Case Study: Discovering a Mechanical Issue Before Construction Started
We worked on a project in a heritage building in the heart of downtown Vancouver where the existing mechanical systems had been modified many times over the years. Because of this, the current condition of the mechanical system was relatively unknown. On paper, it would have been easy to make assumptions. But assumptions are where cost overruns begin. Before construction started, we completed an in-depth site analysis and discovered that there was a “dummy” make-up air shaft. The shaft appeared to be relevant, but it was not the one actually in use. The shaft that was in use could not be repurposed for the new design.
Finding this early was critical.
Because we identified the issue before construction began, we were able to update the quote before the client was already committed to work on site. This helped save the client from a potential $20,000 cost shock later in the project. We also looked for ways to reduce the impact of this new cost. By re-working the ducting system, we were able to help the client save money on fire-wrapping and sheet metal. The lesson is simple: the goal is not just to find problems. The goal is to find them early enough that they can be priced, planned, and solved intelligently.

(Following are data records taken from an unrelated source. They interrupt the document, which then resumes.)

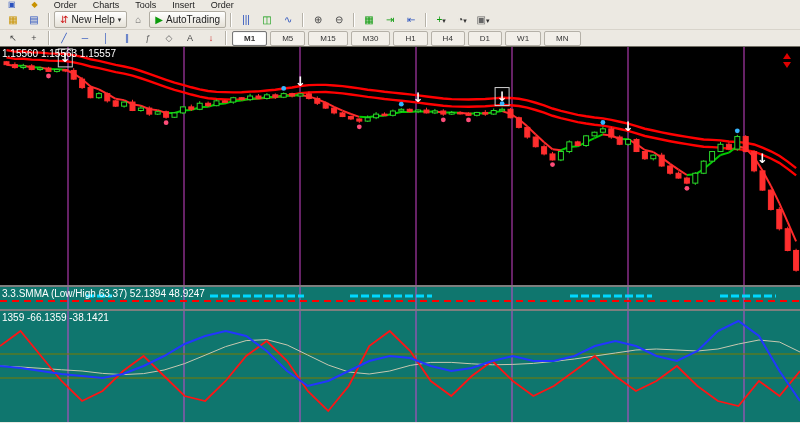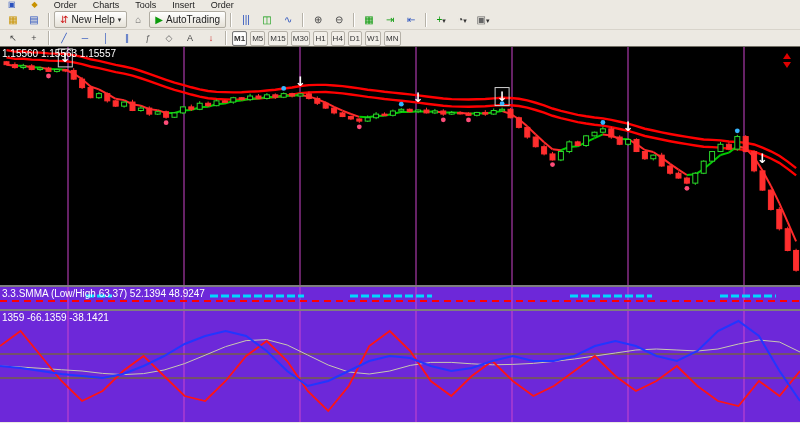--- a/index.html
+++ b/index.html
@@ -16,7 +16,7 @@
   .push-btn{display:flex;align-items:center;gap:3px;padding:0 5px;height:15px;border:1px solid #b0aca2;background:linear-gradient(#ffffff,#e6e2d8);font-size:10px;color:#222;border-radius:2px;}
   .caret{font-size:7px;color:#333;}
   .c-red{color:#cc1111;} .c-green{color:#0a9a0a;} .c-blue{color:#2a52be;} .c-yellow{color:#c89200;} .c-gray{color:#666;}
-  .tf-btn{font-size:8px;line-height:11px;padding:1px 1px;margin:4px 1px;color:#333;background:#f2efe9;border:1px solid #b5b1a8;border-radius:2px;}
+  .tf-btn{font-size:8px;line-height:11px;padding:1px 11px;margin:4px 1px;color:#333;background:#f2efe9;border:1px solid #b5b1a8;border-radius:2px;}
   .tf-btn.active{background:#ffffff;border:1px solid #777;box-shadow:inset 0 0 1px #999;font-weight:bold;}
   .tool-glyph{font-size:9px;}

Do Not Rely on a Low Quote Without Understanding the Scope
One of the most common mistakes business owners make is comparing construction quotes without fully understanding what is included. A lower quote is not always a better quote. Sometimes it is lower because the contractor has found a more efficient way to build. But sometimes it is lower because important scope has been missed, excluded, or assumed.
Before choosing a contractor, business owners should ask:
- What assumptions are included in the quote?
- What items are excluded?
- Has the contractor reviewed the existing mechanical and electrical systems?
- Has the contractor reviewed the base-building utility capacity?
- Has the contractor walked the site with the necessary trades?
- Are there known risks that may become change orders?
- Are restaurant equipment loads properly accounted for?
- Are landlord and permit requirements included?
- Has the contractor considered construction sequencing?
A good contractor should be able to explain not only what is included, but also where the risks are.
Bring in a General Contractor as Early as Possible
For business owners planning a restaurant, café, retail store, or office, pre-construction is one of the most valuable stages of the project. A proper pre-construction review can help clarify the scope, reduce unknowns, and produce a more accurate budget. It can also give the owner more confidence before signing a lease, approving a design, or committing to construction. In our view, pre-construction should not be treated as an afterthought. It is where many cost overruns are either prevented or created.
For our team, pre-construction consulting is free because we believe early involvement leads to better projects. When we are brought in early, we can help identify risks, clarify scope, and guide the client toward a more accurate understanding of the true construction cost.
Final Thoughts
Contractor cost overruns are usually not caused by one single mistake. They are often the result of unclear scope, poor assumptions, and incomplete site investigation. In commercial tenant improvements and fit-outs, the biggest risks are often hidden in the mechanical, electrical, plumbing, and base-building systems. These are the systems that business owners do not always see, but they are often the systems that determine whether a project stays on budget. The best way to prevent cost overruns is to bring in a general contractor early, investigate the site properly, verify the existing utilities, and make sure the estimate is based on real construction conditions rather than assumptions. A good quote should not just tell you a price. It should tell you what is included, what is uncertain, and where the risks are.
That clarity is what helps prevent expensive surprises later.